Interpretive Summary: Starch is one of the major components of wheat flour, formed by polysaccharides amylose and amylopectin and aggregated in granules. Amylose represents 25% of the starch in regular wheat, whereas amylopectin accounts for the remaining 75%. In wheat, amylose is synthesized by the Granule Bond Starch Synthase (GBSS) enzyme, the genetic loci for which are found in chromosomes 7A, 4A, and 7D, named Wx-A1, Wx-B1, and Wx-D1, respectively. When one or two of these loci have null alleles, the percentage of amylose in the starch decreases while the percentage of amylopectin increases, resulting in partial waxy wheat. The presence of three non-functional alleles results in full waxy wheat with almost no amylose and nearly 100% amylopectin in starch. White salted noodles, made from wheat flour, water, and salt, are a major type of Asian noodles. The most common types of white salted noodles are fresh, dried, and boiled noodles, which are further classified into very thin, thin, standard, and flat noodles based on the size of the noodle strands. The purpose of this study is to investigate the development of a quick-cooking fresh white salted noodle that combines full waxy, partial waxy, and regular wheat flour, including an extra step in noodle preparation that involves compounding three noodle layers. The moisture, protein, and ash content of flours tested were determined. Noodle properties such as cooking time, color, firmness, weight increase, and cooking loss were evaluated and compared to standards made with commercial noodle flour.

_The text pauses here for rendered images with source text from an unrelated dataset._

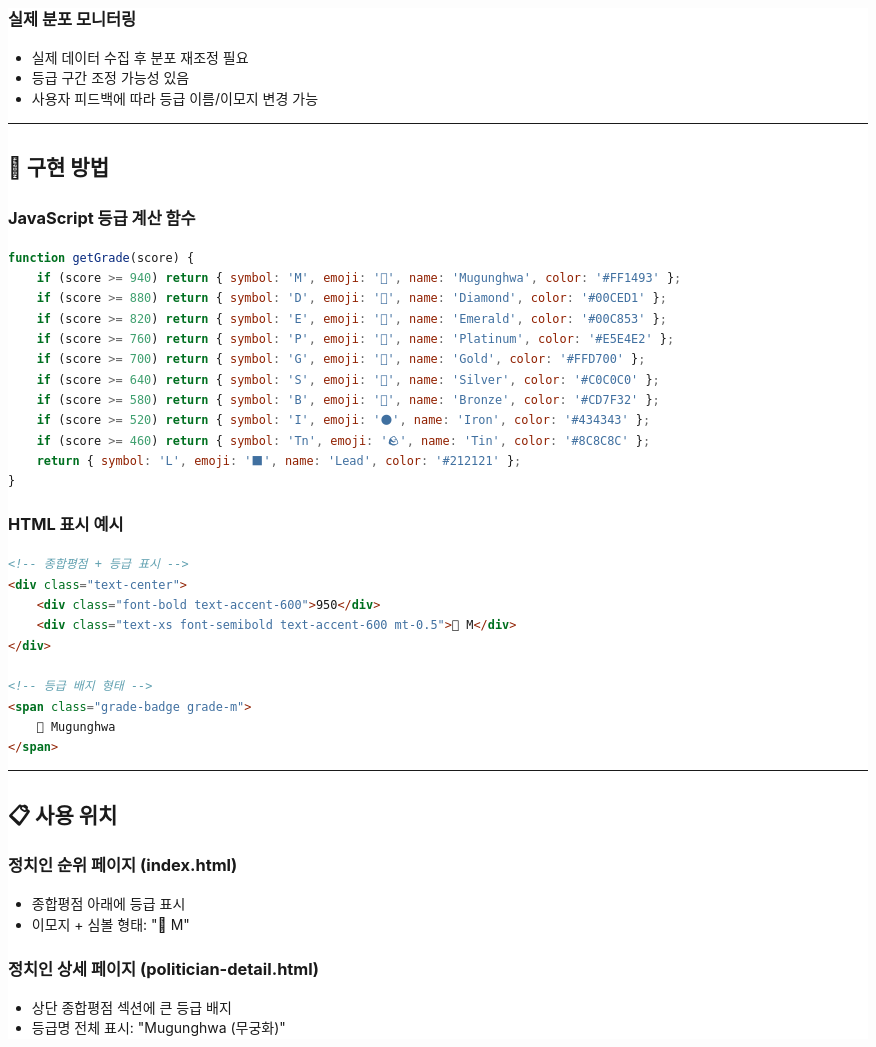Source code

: ### 실제 분포 모니터링
- 실제 데이터 수집 후 분포 재조정 필요
- 등급 구간 조정 가능성 있음
- 사용자 피드백에 따라 등급 이름/이모지 변경 가능

---

## 🔧 구현 방법

### JavaScript 등급 계산 함수

```javascript
function getGrade(score) {
    if (score >= 940) return { symbol: 'M', emoji: '🌺', name: 'Mugunghwa', color: '#FF1493' };
    if (score >= 880) return { symbol: 'D', emoji: '💎', name: 'Diamond', color: '#00CED1' };
    if (score >= 820) return { symbol: 'E', emoji: '💚', name: 'Emerald', color: '#00C853' };
    if (score >= 760) return { symbol: 'P', emoji: '🥇', name: 'Platinum', color: '#E5E4E2' };
    if (score >= 700) return { symbol: 'G', emoji: '🥇', name: 'Gold', color: '#FFD700' };
    if (score >= 640) return { symbol: 'S', emoji: '🥈', name: 'Silver', color: '#C0C0C0' };
    if (score >= 580) return { symbol: 'B', emoji: '🥉', name: 'Bronze', color: '#CD7F32' };
    if (score >= 520) return { symbol: 'I', emoji: '⚫', name: 'Iron', color: '#434343' };
    if (score >= 460) return { symbol: 'Tn', emoji: '🪨', name: 'Tin', color: '#8C8C8C' };
    return { symbol: 'L', emoji: '⬛', name: 'Lead', color: '#212121' };
}
```

### HTML 표시 예시

```html
<!-- 종합평점 + 등급 표시 -->
<div class="text-center">
    <div class="font-bold text-accent-600">950</div>
    <div class="text-xs font-semibold text-accent-600 mt-0.5">🌺 M</div>
</div>

<!-- 등급 배지 형태 -->
<span class="grade-badge grade-m">
    🌺 Mugunghwa
</span>
```

---

## 📋 사용 위치

### 정치인 순위 페이지 (index.html)
- 종합평점 아래에 등급 표시
- 이모지 + 심볼 형태: "🌺 M"

### 정치인 상세 페이지 (politician-detail.html)
- 상단 종합평점 섹션에 큰 등급 배지
- 등급명 전체 표시: "Mugunghwa (무궁화)"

Technical Abstract: Normal wheat starch is composed of 75% amylopectin and 25% amylose. The granule bound starch synthase gene (GBSS) is responsible for amylose production in wheat, and the occurrence of three non-functional GBSS loci results in waxy wheat, with starch composed almost entirely of amylopectin. The composition and quality characteristics of waxy wheat have been studied for their suitability for various applications, including Japanese white salted noodles. Previous investigations linked the viscosity characteristics of partial waxy wheat to desirable texture attributes in white salted noodles, whereas the use of 100% full waxy wheat is not suitable due to increased undesirable noodle softness. This study was aimed at developing a quick cooking fresh white salted noodle combining full waxy wheat and wheat with normal starch profile in a three-layer laminated noodle. Quality characteristics of the developed laminated noodle were compared with the parameters of regular noodles to investigate the impact of the new formula and process on cooking time, firmness, color, weight increase, and cooking loss. Flour from wheat varieties Otto (normal starch), Ryan (partial waxy), and USDA Lori (full waxy) were used in this study, as well as commercial noodle flour from Japan. Laminated noodles with full waxy and normal starch flour cooked faster (8min 30s for Otto; P<0.0001) than regular and laminated noodles made with commercial flour (10min 30s). This study shows that the combination of normal-starch profile and full waxy wheat noodle layers can be used to produce a laminated noodle with lower cooking time, similar cooking loss, slightly firmer texture, and smaller water intake than noodles made with commercial flour. Noodles are a staple food in many Asian countries, and their consumption is increasing also in other regions of the world. The developed laminated noodle with shorter cooking time stands as a time-saving new application for waxy wheat.